# What Lighting Would I Need For A 4 Ft Tall Terrarium Small Iguana Setu



## balluupnetme (Oct 23, 2006)

just curious what would be good lighting for a 4ft terrarium for a small iguana thanks


----------



## CLUSTER ONE (Aug 2, 2006)

A 4ft uvb strip light and a basking heat lamp. I'd do at least a 150W heat bulb and do a perch for the lizard to bask like a foot or so from it.

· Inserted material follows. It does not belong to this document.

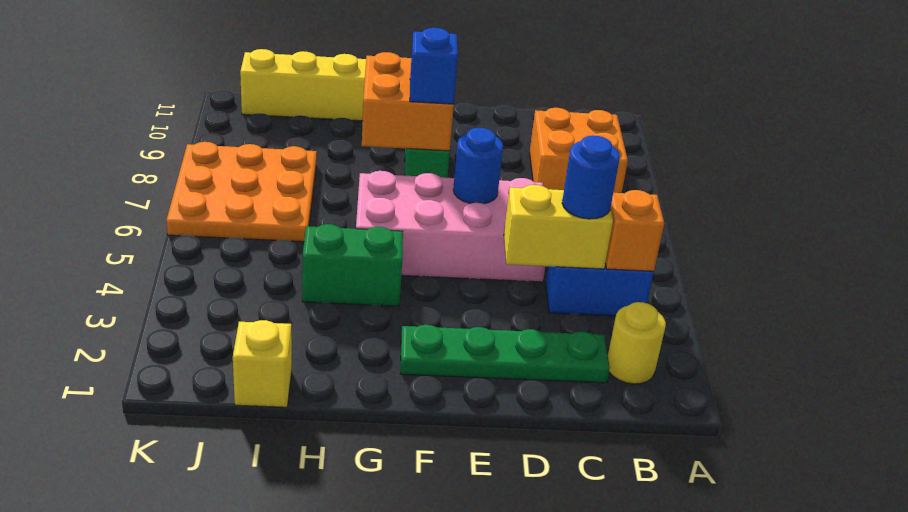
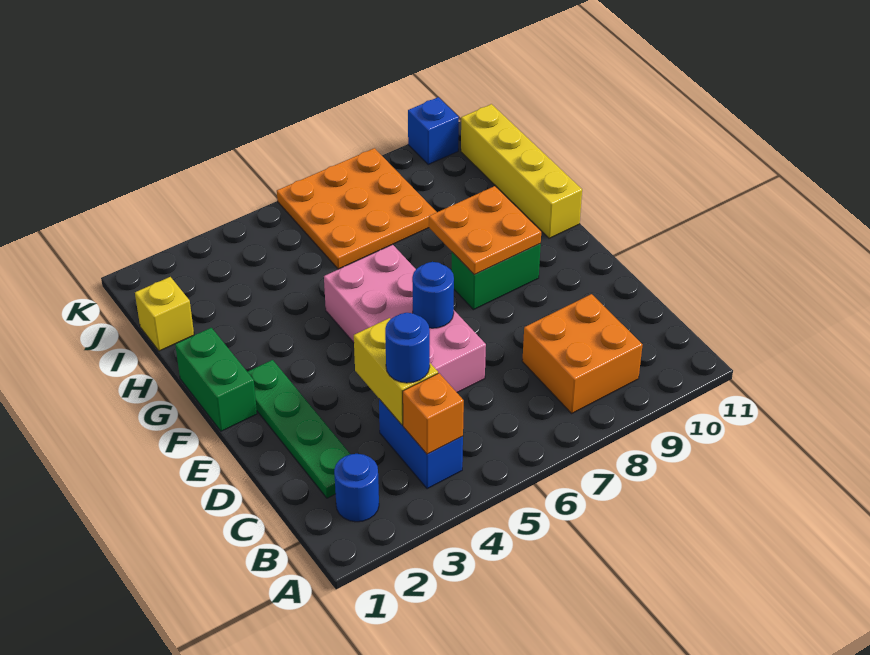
yellow round brick B2 level 1 -> blue round brick B2 level 1
orange brick F8:G9 level 2 -> orange plate F8:G9 level 2
blue brick F8 level 3 -> blue brick K10 level 1
green brick G4:H4 level 1 -> green brick F1:G1 level 1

I also hope you realize a 4ft tank won't be permanent with an iguana.


----------



## balluupnetme (Oct 23, 2006)

Yes it's temporary, just didn't know what lighting would emit 3-4 feet from the top, thanks


----------



## Nzac (Oct 13, 2010)

back when I had an iguana I had a 4 foot shop light for his cage, I ran one full spectrum bulb and 1 black light, along with this I ran a ceramic heat emitter pointed towards his favorite perch under the lights. His highest perch was about 10-12" under the top of the cage.


----------



## balluupnetme (Oct 23, 2006)

CLUSTER ONE said:


> A 4ft uvb strip light and a basking heat lamp. I'd do at least a 150W heat bulb and do a perch for the lizard to bask like a foot or so from it.
> 
> I also hope you realize a 4ft tank won't be permanent with an iguana.

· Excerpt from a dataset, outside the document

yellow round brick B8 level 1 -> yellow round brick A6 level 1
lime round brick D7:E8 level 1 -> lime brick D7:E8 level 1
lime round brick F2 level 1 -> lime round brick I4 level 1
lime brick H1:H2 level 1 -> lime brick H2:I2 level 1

what would be a good 48" uvb bulb in my case, quality-wise ? also how many watts ? thanks


----------



## CLUSTER ONE (Aug 2, 2006)

I'd probably do a zoomed reptisun 10.0 which has a wattage of I think 40 watts at 4ft.


----------



## balluupnetme (Oct 23, 2006)

Oh ok, what would be the best way to position the UVB light in my case ? Thanks


----------



## Omnius (Mar 20, 2006)

Are you really sure you want an iguana as a first reptile? These are not easy keepers and do get very large and some are highly aggressive... anyways compare to the little kid here:










Anyways the best iguana site out there is http://www.anapsid.org/iguana/

Good luck, and I just place the light directly on top of the cage...


----------



## CLUSTER ONE (Aug 2, 2006)

balluupnetme said:


> Oh ok, what would be the best way to position the UVB light in my case ? Thanks


Coast to coast over the tank. Try to get it as close to the basking area and heat light as you can as you want it to receive plenty of uvb rays and heat while it is basking which it will be for a good chunk of the day.

I agree iguanas are large commitments and there are probably better options if you don't want a large lizard that sometimes has attitude issues.

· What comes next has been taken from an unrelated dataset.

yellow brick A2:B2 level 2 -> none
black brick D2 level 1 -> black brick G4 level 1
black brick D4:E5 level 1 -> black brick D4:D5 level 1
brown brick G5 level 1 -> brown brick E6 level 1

What was the size of the terrerium again?


----------



## balluupnetme (Oct 23, 2006)

It's 4 ft tall with a 2'x2' base


----------



## Omnius (Mar 20, 2006)

An iggy will out grow that within 1 to 2 years.

http://www.anapsid.org/pdf/icfs.pdf

Page 10


----------



## CLUSTER ONE (Aug 2, 2006)

balluupnetme said:


> It's 4 ft tall with a 2'x2' base


Ok I was thinking it was 4ft wide. If it is that tall you will deffinitly want a bulb like reptisun 10.0 as opposed to the weaker versions as the 10.0 has a greater uvb penitration depth at around 20" compared to 12" for the 5.0. You will need to get a perch so it can get about a foot from the bulbs ideally. I think a tall tank like this would be alot better for some small geckos, anoles or other small lizards unless you seriously want to buy or build a sutable iguana tank.


----------



## bob351 (Oct 23, 2005)

Omnius said:


> Are you really sure you want an iguana as a first reptile? These are not easy keepers and do get very large and some are highly aggressive... anyways compare to the little kid here:
> 
> 
> 
> ...


i second that.... and iguana is a terrible first reptile unless you have a small room ready... they cant free roam around the house like most people think they end up dieing a premature death.


----------